Exercise brief: Locate all lines in the records that contain the word "each" with the same letter case, and copy those lines out in full.

Input material section start

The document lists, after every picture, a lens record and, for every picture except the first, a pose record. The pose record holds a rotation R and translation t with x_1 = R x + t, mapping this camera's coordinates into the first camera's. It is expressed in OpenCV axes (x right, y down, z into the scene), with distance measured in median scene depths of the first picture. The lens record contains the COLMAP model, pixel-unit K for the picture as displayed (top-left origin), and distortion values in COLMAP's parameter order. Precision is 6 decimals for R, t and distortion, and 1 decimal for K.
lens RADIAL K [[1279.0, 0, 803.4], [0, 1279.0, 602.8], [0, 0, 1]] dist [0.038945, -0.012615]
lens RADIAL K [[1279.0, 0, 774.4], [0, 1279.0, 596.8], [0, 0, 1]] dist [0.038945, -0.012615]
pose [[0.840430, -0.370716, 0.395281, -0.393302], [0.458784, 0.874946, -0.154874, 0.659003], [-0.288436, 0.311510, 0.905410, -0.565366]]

Input material section end
Input material section start

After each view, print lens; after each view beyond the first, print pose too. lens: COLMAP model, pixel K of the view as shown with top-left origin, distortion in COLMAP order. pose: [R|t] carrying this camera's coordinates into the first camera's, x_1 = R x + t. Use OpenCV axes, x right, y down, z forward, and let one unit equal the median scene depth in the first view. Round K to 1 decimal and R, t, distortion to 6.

Input material section end
Input material section start

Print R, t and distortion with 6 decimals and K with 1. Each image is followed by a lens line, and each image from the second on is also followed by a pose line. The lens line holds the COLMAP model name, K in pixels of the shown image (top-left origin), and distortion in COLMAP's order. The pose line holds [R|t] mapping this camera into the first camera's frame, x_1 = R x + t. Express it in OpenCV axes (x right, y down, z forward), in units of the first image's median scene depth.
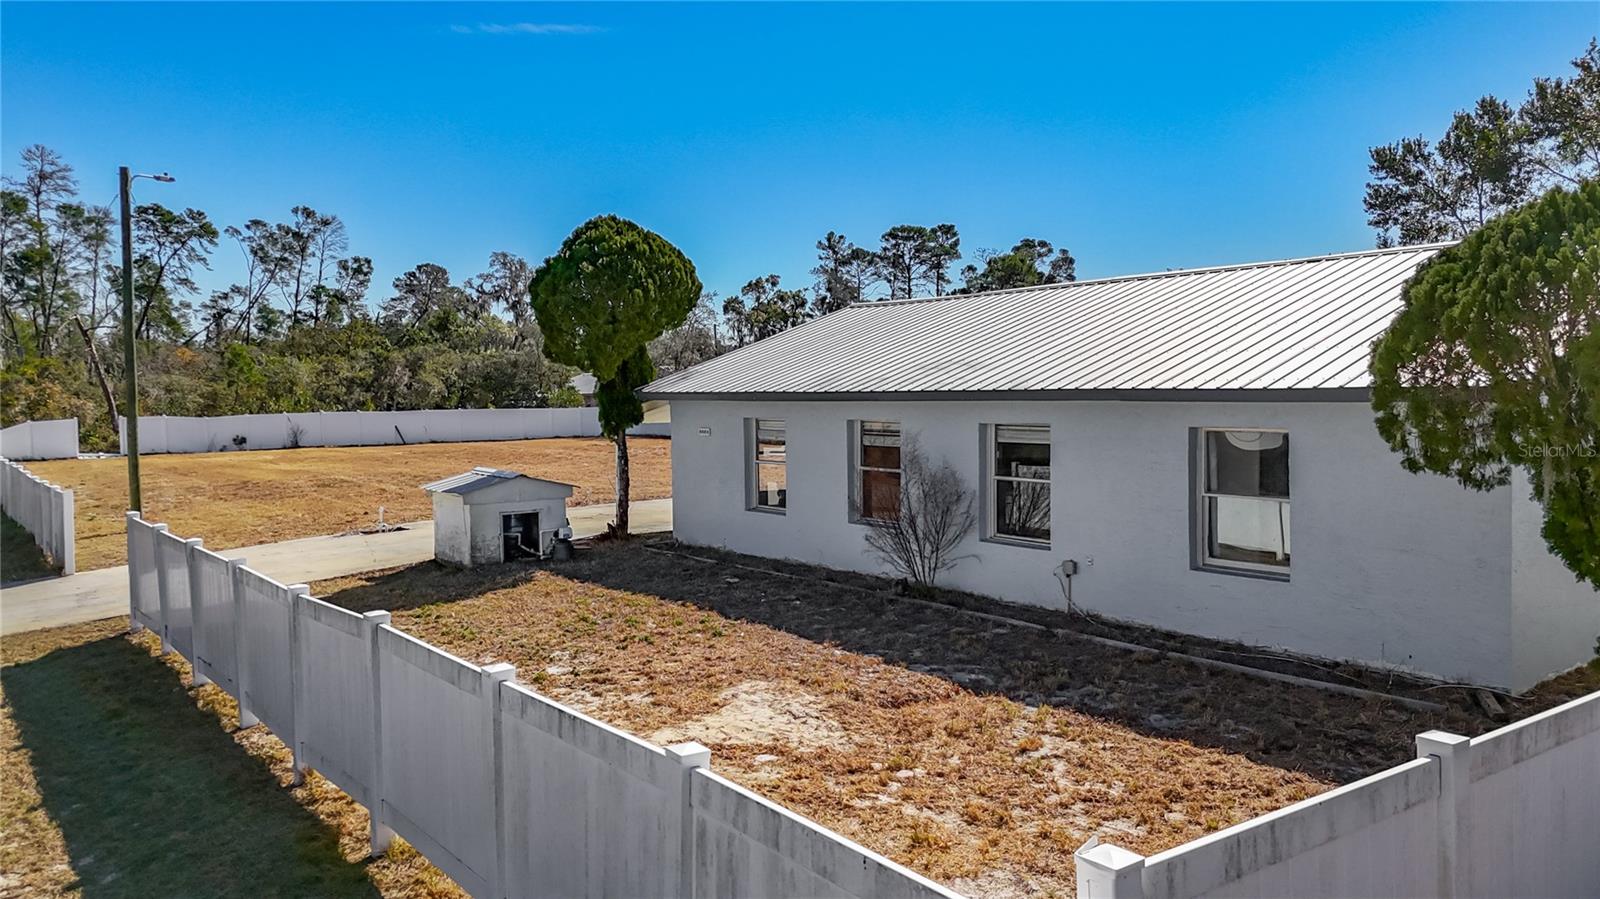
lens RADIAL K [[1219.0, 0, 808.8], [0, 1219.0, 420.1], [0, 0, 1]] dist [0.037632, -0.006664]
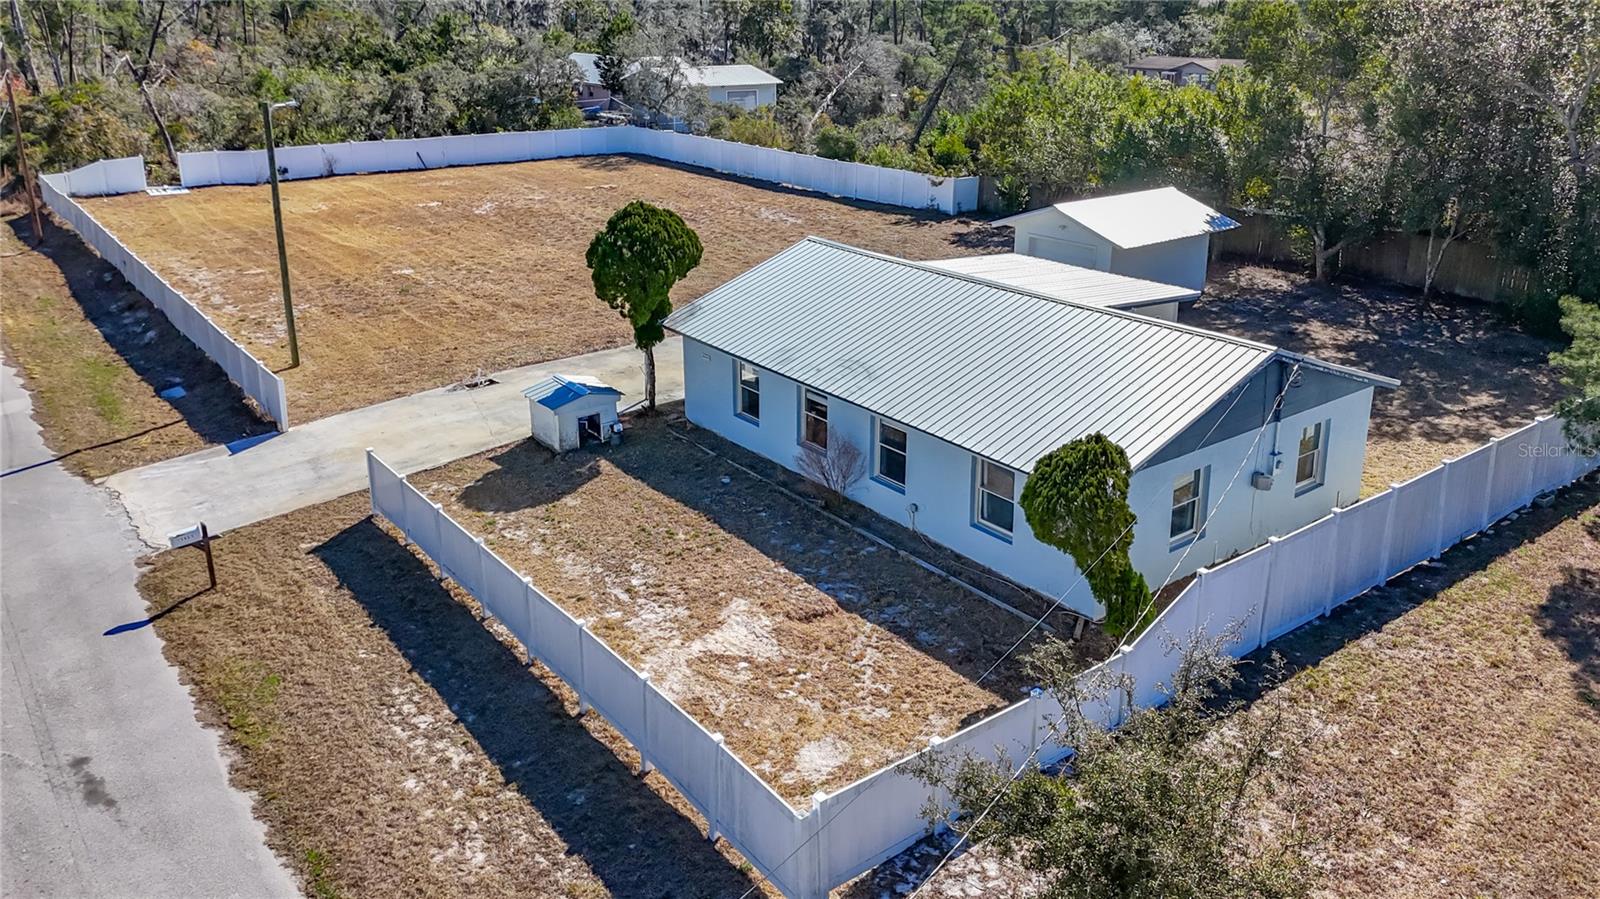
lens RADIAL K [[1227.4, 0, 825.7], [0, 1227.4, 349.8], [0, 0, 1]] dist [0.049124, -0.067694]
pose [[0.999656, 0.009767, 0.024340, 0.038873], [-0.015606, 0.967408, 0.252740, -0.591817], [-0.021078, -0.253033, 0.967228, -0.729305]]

Input material section end

Answer to this exercise:
After each view, print lens; after each view beyond the first, print pose too. lens: COLMAP model, pixel K of the view as shown with top-left origin, distortion in COLMAP order. pose: [R|t] carrying this camera's coordinates into the first camera's, x_1 = R x + t. Use OpenCV axes, x right, y down, z forward, and let one unit equal the median scene depth in the first view. Round K to 1 decimal and R, t, distortion to 6.
Print R, t and distortion with 6 decimals and K with 1. Each image is followed by a lens line, and each image from the second on is also followed by a pose line. The lens line holds the COLMAP model name, K in pixels of the shown image (top-left origin), and distortion in COLMAP's order. The pose line holds [R|t] mapping this camera into the first camera's frame, x_1 = R x + t. Express it in OpenCV axes (x right, y down, z forward), in units of the first image's median scene depth.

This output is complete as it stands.